When I was a little girl, reading was a treat. After our weekly trip to the library, my brother, sister and I would pile up in my mother’s lap as she read aloud to us. When she left to start dinner, we would each sort through our new pile of books, curl up and read until supper.
When I visited my grandparents, I spent summer afternoons on the porch reading Nancy Drew and whatever else I could find on their bookshelves. I read and reread Rudyard Kipling and The Wizard of Oz and other classics.
At night, unbeknownst to my parents, I read way past my bedtime. An illicit pleasure.
I was allowed to read books w hen I finished my homework. Watching TV was not an option. We owned a television set; we just weren’t allowed to turn it on.
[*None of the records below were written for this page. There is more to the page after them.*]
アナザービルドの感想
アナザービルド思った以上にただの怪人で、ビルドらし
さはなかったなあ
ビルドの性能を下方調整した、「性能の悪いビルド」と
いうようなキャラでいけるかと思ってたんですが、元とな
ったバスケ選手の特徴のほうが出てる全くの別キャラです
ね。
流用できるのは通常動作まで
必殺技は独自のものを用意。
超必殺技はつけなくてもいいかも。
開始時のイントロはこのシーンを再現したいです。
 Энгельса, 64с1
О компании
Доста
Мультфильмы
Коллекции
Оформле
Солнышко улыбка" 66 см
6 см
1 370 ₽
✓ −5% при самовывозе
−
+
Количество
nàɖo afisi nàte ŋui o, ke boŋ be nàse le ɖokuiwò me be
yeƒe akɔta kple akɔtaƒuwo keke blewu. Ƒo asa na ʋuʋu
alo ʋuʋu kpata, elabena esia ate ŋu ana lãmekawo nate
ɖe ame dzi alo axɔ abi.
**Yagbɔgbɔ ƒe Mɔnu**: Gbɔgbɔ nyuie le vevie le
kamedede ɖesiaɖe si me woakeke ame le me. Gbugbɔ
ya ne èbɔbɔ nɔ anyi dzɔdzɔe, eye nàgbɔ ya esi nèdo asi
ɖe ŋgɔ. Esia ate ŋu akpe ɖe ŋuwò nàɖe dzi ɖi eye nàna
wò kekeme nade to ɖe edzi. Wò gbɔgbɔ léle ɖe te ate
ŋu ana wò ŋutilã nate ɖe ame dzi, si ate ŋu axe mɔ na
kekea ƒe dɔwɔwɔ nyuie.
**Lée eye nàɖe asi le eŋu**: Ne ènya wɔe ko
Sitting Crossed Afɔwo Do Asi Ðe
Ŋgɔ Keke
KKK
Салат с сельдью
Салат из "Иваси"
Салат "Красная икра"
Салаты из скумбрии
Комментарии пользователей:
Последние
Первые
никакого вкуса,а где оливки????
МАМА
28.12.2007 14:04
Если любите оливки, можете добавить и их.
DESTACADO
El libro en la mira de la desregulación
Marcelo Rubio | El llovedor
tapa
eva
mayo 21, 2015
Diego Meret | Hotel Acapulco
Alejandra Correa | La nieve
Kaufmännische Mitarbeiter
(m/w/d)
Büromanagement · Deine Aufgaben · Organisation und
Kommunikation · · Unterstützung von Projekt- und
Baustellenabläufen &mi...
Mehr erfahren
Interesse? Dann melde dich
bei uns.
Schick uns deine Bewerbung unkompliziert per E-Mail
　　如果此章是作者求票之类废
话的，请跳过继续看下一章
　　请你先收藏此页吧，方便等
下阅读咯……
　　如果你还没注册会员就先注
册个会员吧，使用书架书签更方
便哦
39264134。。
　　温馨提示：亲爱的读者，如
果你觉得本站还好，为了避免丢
In sixth grade, w hen my class was talking about Robin and Bat Man and the danger they avoided, I had no idea they were talking about a new TV show. But I did know all about Robinson Crusoe and Mary Rommely.
I read to my three sons regularly when they were younger. I limited TV until they had finished their reading, and I made sure I set an example by reading myself.
It didn’t take. They see reading as drudgery, if not pure punishment. They would no more pick up a book to read for fun as they would flair their bare backs with a cat-o-nine-tail.
Reading has way too much competition now. There are hundreds of channels on the television to watch. There were barely three when I was a girl.
The video game systems just keep getting better and more expensive and more addicting. When I was a girl, marbles were an alternative to reading.
The whole world is at their fingertips via the internet. We had to rely on our outside information from our neighbor, Billie Sue. In comparison with X-Box and Google and Court TV, a book seems dull.
The summer before my middle son went to college, I had finally thrown in the towel. I stopped harping on the virtues of reading to my sons. This particular son happened to pick up a book I had left lying around. He found he couldn’t put it down and finished it in three days! He was dumfounded by this phenomenon. A book more interesting that Hank Hill or Halo? He requested the sequel. Same thing. Then he asked me for recommendations. I passed on The Glass Castle, The Road and Water for Elephants. He read them all, and asked for more.
Over the holiday, he retired to his room with a book while the rest of us watched King of the Hill.
So I resolve to relax about making my youngest son passionate about reading. I plan to let books do my work for me. I simply leave all the page turners that have kept me up late out in plain sight. I hope he will pick one of them up and be riveted by different worlds and characters that work their ways into his heart and problems that he can’t imagine. I hope that he, like his brother, will finally be snared for life.